Hacker News new | ask | show | jobs
by JoshCole 1477 days ago
Mike, even when you get the correct result using the right rules the expected value of an envelope is not the expected value of a policy. I'm not agreeing with you that the problem is the expected value calculation. I'm telling you the problem is deeper than that. Fix the expected value calculation and you still have a paradox, because you are making a decision not on your expected value but on the expected value of the envelope. These are two different things and a rational person shouldn't eliminate the dependency between their policy and the reward they get.

To try and stress to you how big a problem this is, pretend you were playing the game and you wanted to find the right move that was going to make your EV the highest. Now, if you go with the logic of the problem, you are allowed to select not on the basis of your EV, but on the basis of some other EV. So instead of choosing the envelope, why not choose something else that has no relationship with our EV? Say, the weather in Alaska. If it is sunny, we like sunny. So switch. If it isn't sunny, we don't like that. So keep. It is crazy to do this, because there is no relationship between the EV you are using as a selection criteria and the EV your policy gets. This is the same situation as using the EV of the envelope. It sounds really crazy when you use the Alaska example, because it is so obviously unrelated. It sound so reasonable when you use the envelope example, because it isn't as obvious that they are unrelated. Yet for the policy of P(switch)=1, the ev of the envelope and the ev of the policy with respect to the game are not the same thing.

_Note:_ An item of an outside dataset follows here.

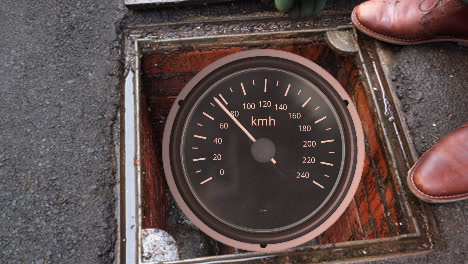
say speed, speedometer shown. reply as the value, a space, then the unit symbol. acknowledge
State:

Now imagine the wikipedia article for the Alaska problem variant of the two envelope problem. Do you really think everyone would be so focused on the EV of the envelope as the step that was wrong? How could they? We have the same paradox still, but there is no EV calculation for the envelope included in the problem. If we can remove the EV calculation, yet still have the same paradox, it seems to me the paradox is not the expected value calculation.

So what is my solution? Well, to actually find your correct policy function you need to get the argmax of the policy with respect to the game. There are multiple ways to do this:

- Reinforcement learning does it by finding argmax pi with respect to Q_pi(s, a) = R(s') + P(keep)Q_pi(s',keep) + P(switch) Q_pi(s', switch).

- Game theory sets it up a bit differently. You define a similar graph using a different formalism, but simplified to operate over information sets. You can use a thing called regret matching; basically it turns out that if you play in proportion your normalized counterfactual regret, the average of those policies is the optimal best response.

In both cases you need to do something about the fact you're actually on an infinite graph. So the actual solution in the general case looks very very different from their way of solving the problem. It isn't just simple probability; I mean, it is, but taking the limit of an infinite sequence and taking advantage of the properties of markov chains aren't usually what I think of when someone tells me that something is simple probability. That is one formalism. In the other, we do have simple probability, but it isn't necessarily obvious that the central limit theorem gives us the optimal policy when we play in proportion to not just our regret, but our counterfactual regret. So yes, simple probability, but also, most people who know simple probability don't necessarily even know what a counterfactual is. So maybe not that simple after all.

But lets say we stick to the problem. We are here to learn how to avoid this problem, right? Nope. If you don't do things like this, you'll just be wrong in more complicated situations. Because the EV of the envelope is not the EV of the game with respect to your policy. This gets increasingly true as your imperfect information games get more complicated; it is very true of complex real world situations. The value of a wallet with a hundred dollars in the real world is different depending on whether you got that wallet with a policy function of robbing people versus earning it at your work. I feel sticking to their formalism means you end up conceited with regard to your ability to protect yourself from this paradox, because you consider yourself a master of the expected value of the envelope, but you're still vulnerable to the paradox, because the expected value of the envelope isn't the expected value of the game with your policy. So sticking with the problem is the opposite of protecting yourself.

I'm so far from what they want the problem to focus on, but they are wrong to focus on that. They aren't protecting themselves from making the same mistake. They're dooming themselves to use the wrong tools for solving this problem.. So they will make this mistake and they'll even be more confident in themselves as they do it, because they were clever and did the wrong thing in a better way, calculating the EV correctly, but staying within the land of paradox despite that.